Ten soldiers suing over malaria drug
At least 10 Irish soldiers who served in Chad and the Central African Republic are taking legal action over claims they developed serious side-effects as a consequence of taking the anti-malaria drug Lariam including depression, anxiety, suicidal tendencies and paranoia.
The Department of Defence has set aside more than €6m this year to deal with compensation claims from serving and former members of the Defence Forces in relation to Lariam and other accidents and mishaps, including Post Traumatic Stress Disorder (PTSD).
In the Dail, Defence Minister Alan Shatter confirmed that legal proceedings had begun in four claims against the Army over the use of the controversial drug. However, the Sunday Independent has learned that at least another six cases are in the pipeline.
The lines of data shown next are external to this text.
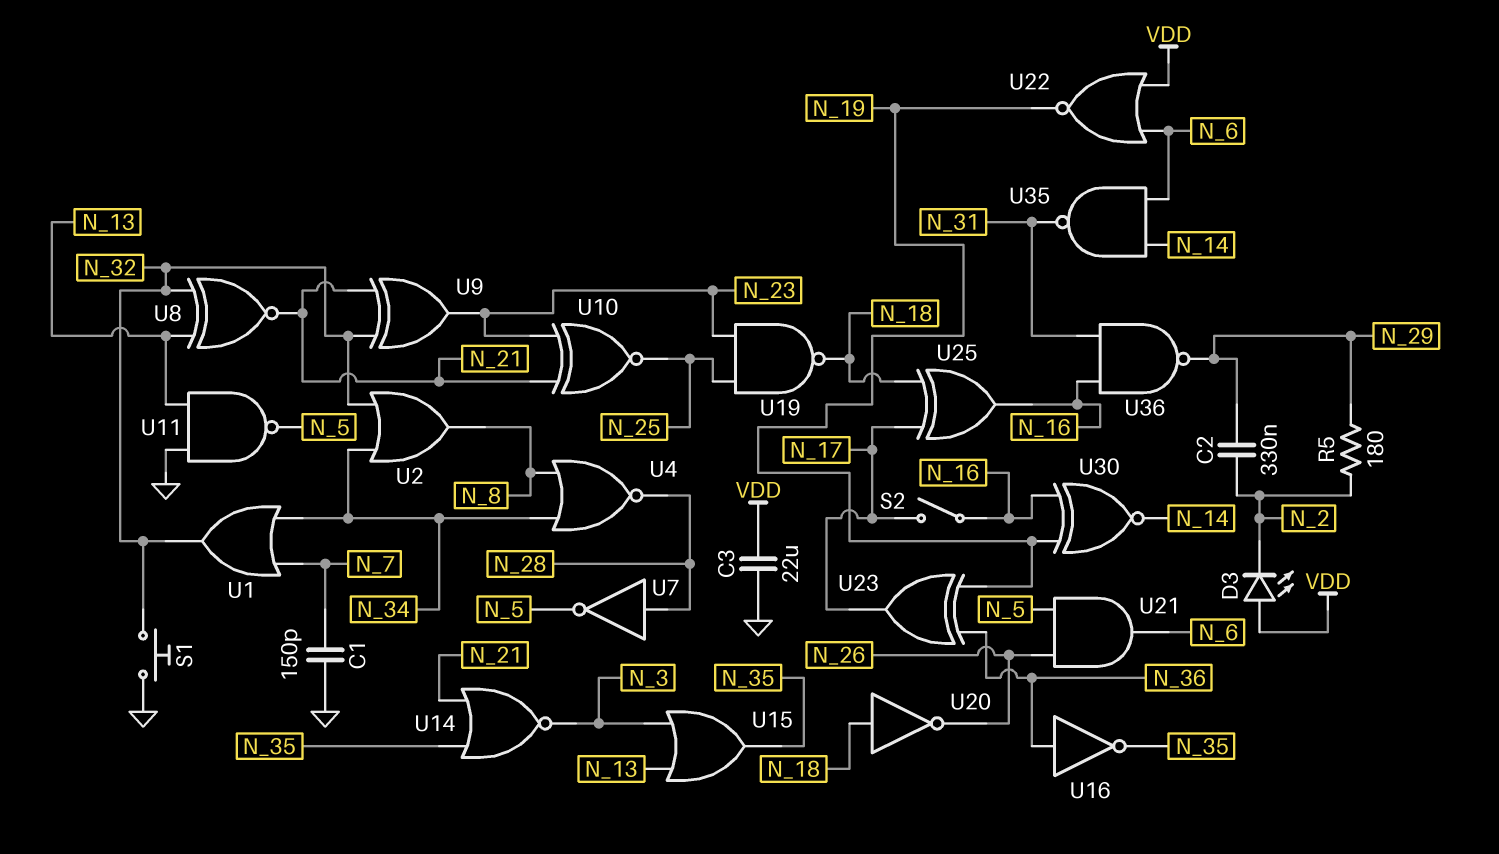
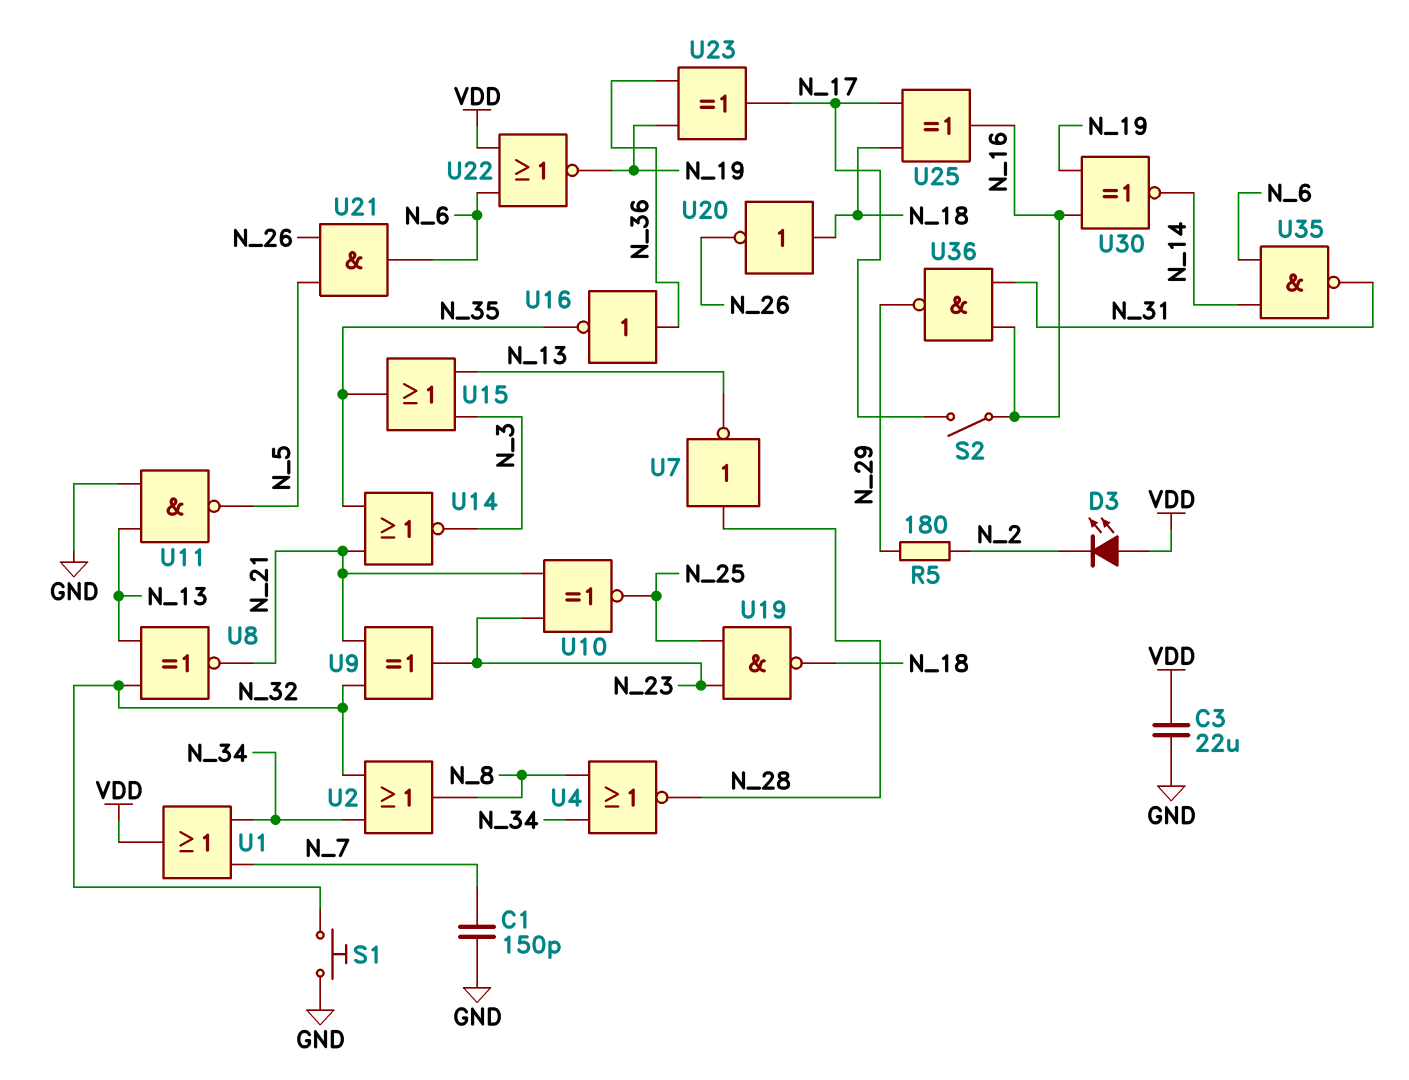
C2: 330nF (N_2, N_29) -> none
U1: OR (in N_7, in N_34, out N_32) -> OR (in N_7, in N_34, out VDD)
U7: NOT (in N_28, out N_5) -> NOT (in N_28, out N_13)

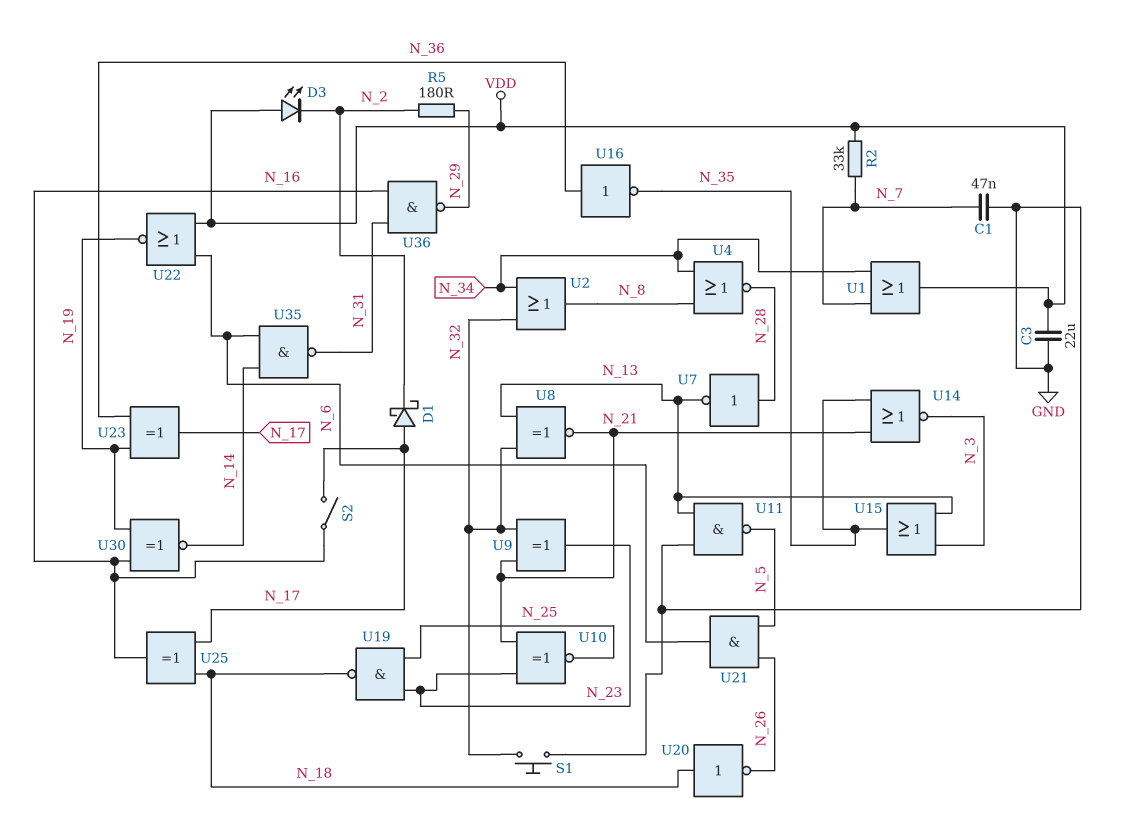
C1: 150pF (GND, N_7) -> 47nF (GND, N_7)
D1: none -> schottky (A N_17, K N_2)
R2: none -> 33k (N_7, VDD)

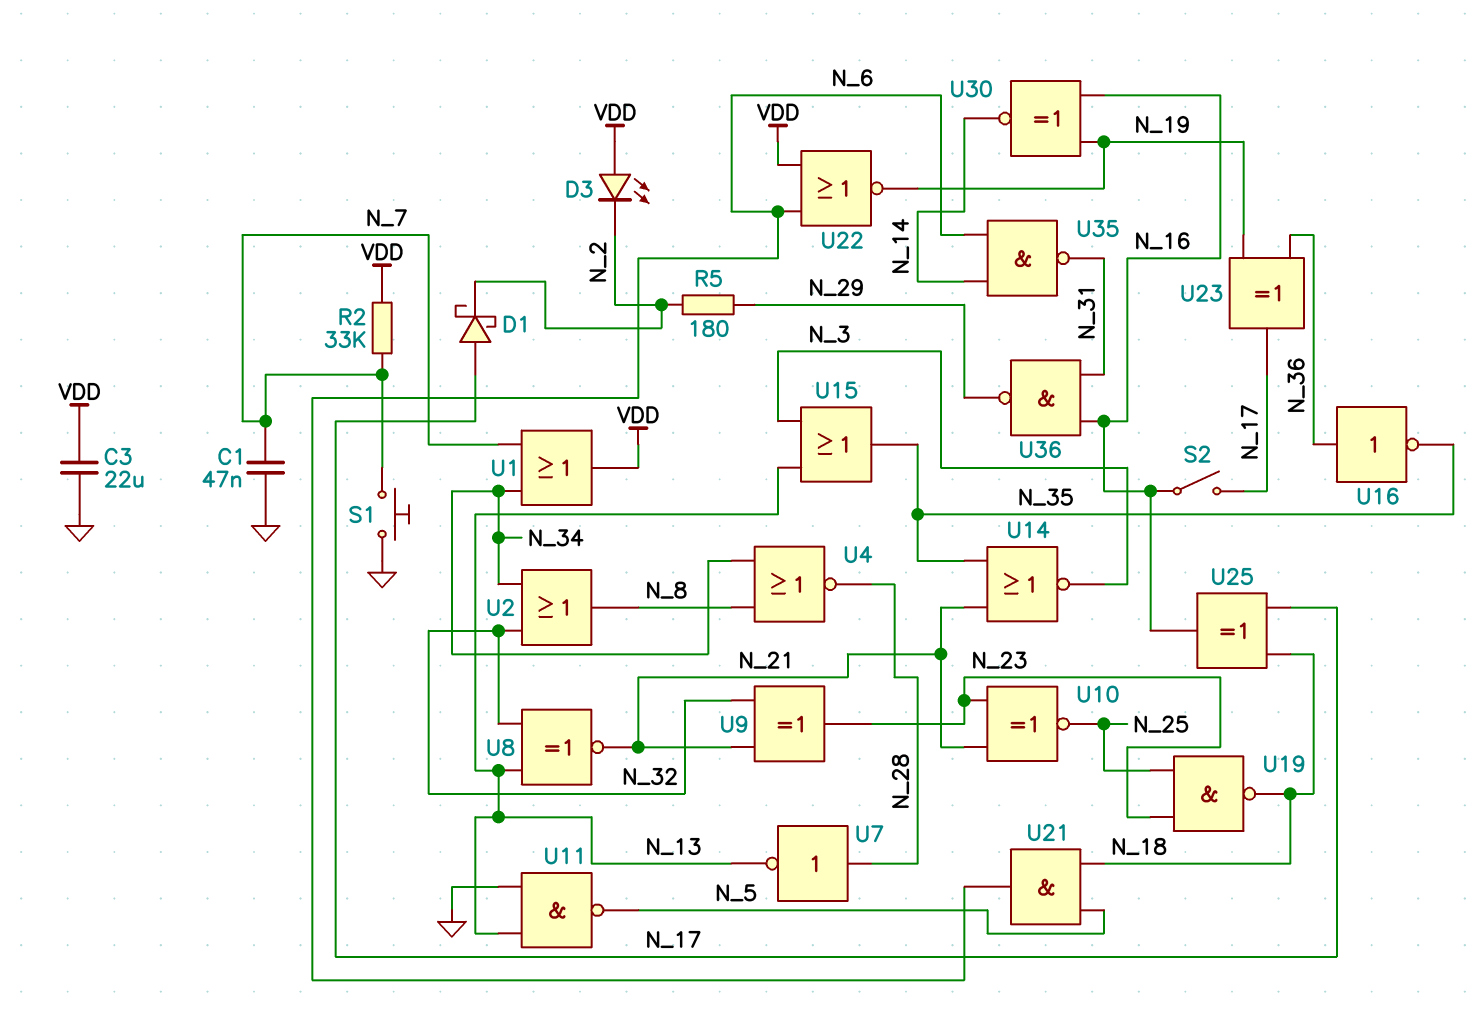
S1: button (GND, N_32) -> button (GND, N_7)
U20: NOT (in N_18, out N_26) -> none
U21: AND (in N_5, in N_26, out N_6) -> AND (in N_5, in N_18, out N_6)

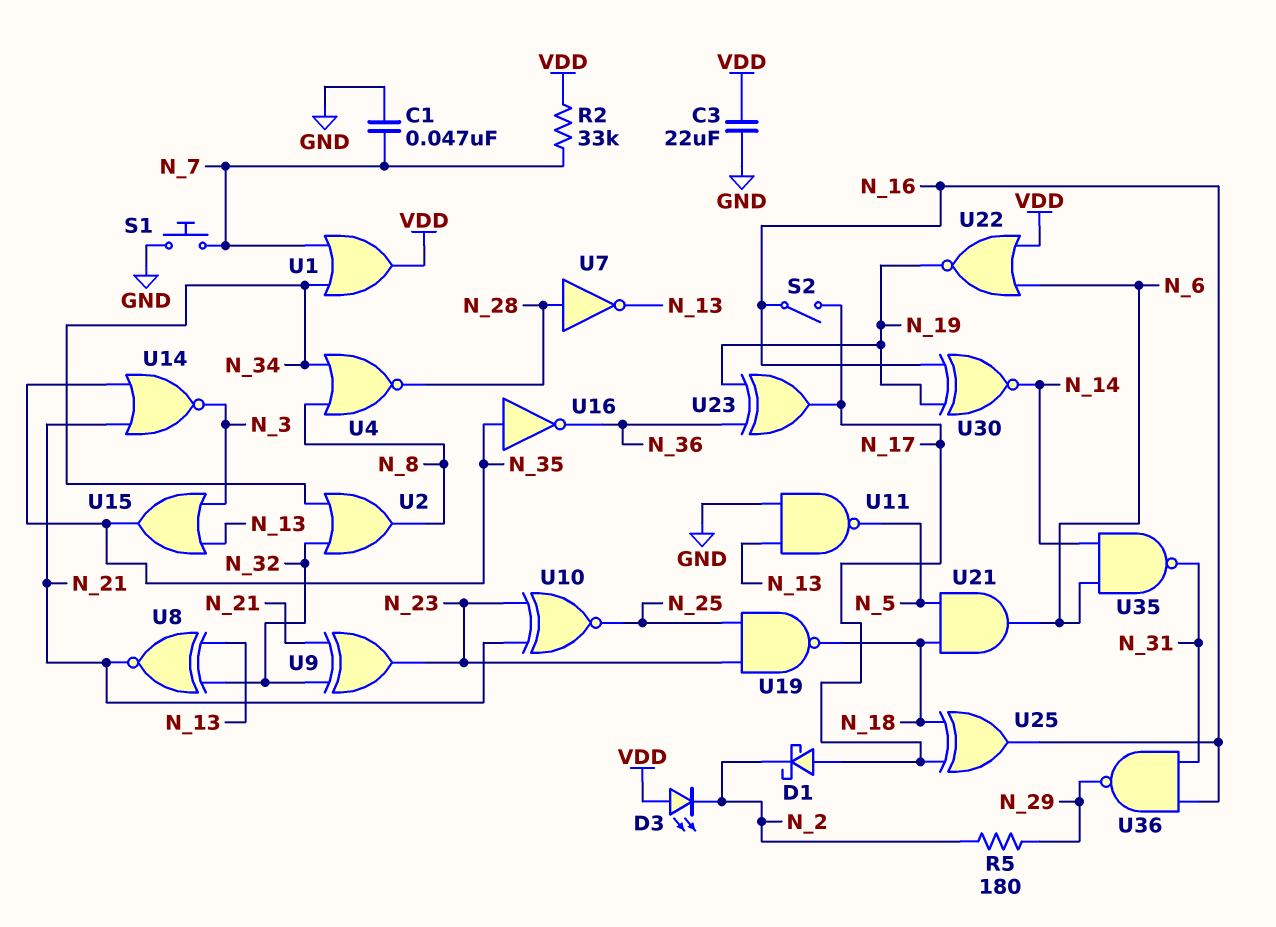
U16: NOT (in N_36, out N_35) -> NOT (in N_35, out N_36)

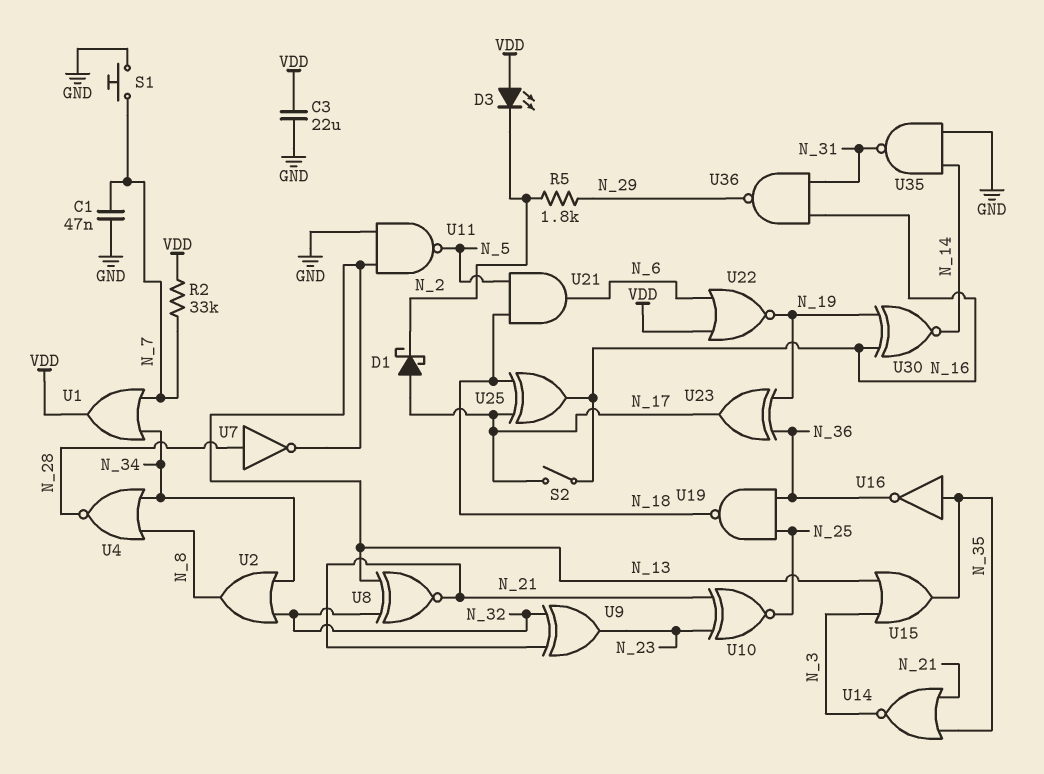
R5: 180 (N_2, N_29) -> 1.8k (N_2, N_29)
U19: NAND (in N_23, in N_25, out N_18) -> NAND (in N_25, in N_36, out N_18)
U35: NAND (in N_6, in N_14, out N_31) -> NAND (in GND, in N_14, out N_31)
Some of the soldiers in the process of initiating claims and who have reported suicidal thoughts are currently receiving counselling while others are being treated with anti-depressant medication, according to solicitor Killian Carty who is representing a number of the soldiers.
He told the Sunday Independent: "This is not an army deafness scenario or anything like it but there are a small number of soldiers who are affected. All were working in the malaria zone and all were given the anti-malarial drug Lariam. Most had done a number of tours overseas. As far as we can ascertain, they were not given an option about which anti-malarial drug they would take before embarking on a foreign tour of duty.
"They will say that they developed psychological problems after taking the drug. None had a previous history of problems and there was then a sudden onset of severe difficulties. Their behaviour changed. Some suffered night terrors and started displaying behaviour outside the norm. Some subsequently had the medication changed while they were still on active duty. Others did not," he added.
Lariam is authorised for use by the Irish Medicines Board. The Department of Defence said earlier this year that while some risks associated with its use were highlighted in drug safety bulletins in 1996 and 2003, the Irish Medicines Board remained of the view that the benefit-risk profile for the product remained acceptable.
The department says it takes a number of safeguards to protect soldiers, such as screening all personnel who received the drug for medical suitability. Members of the Defence Forces who have certain conditions, such as depression, anxiety and neuro-degenerative disorders, are not allowed to travel on duty overseas.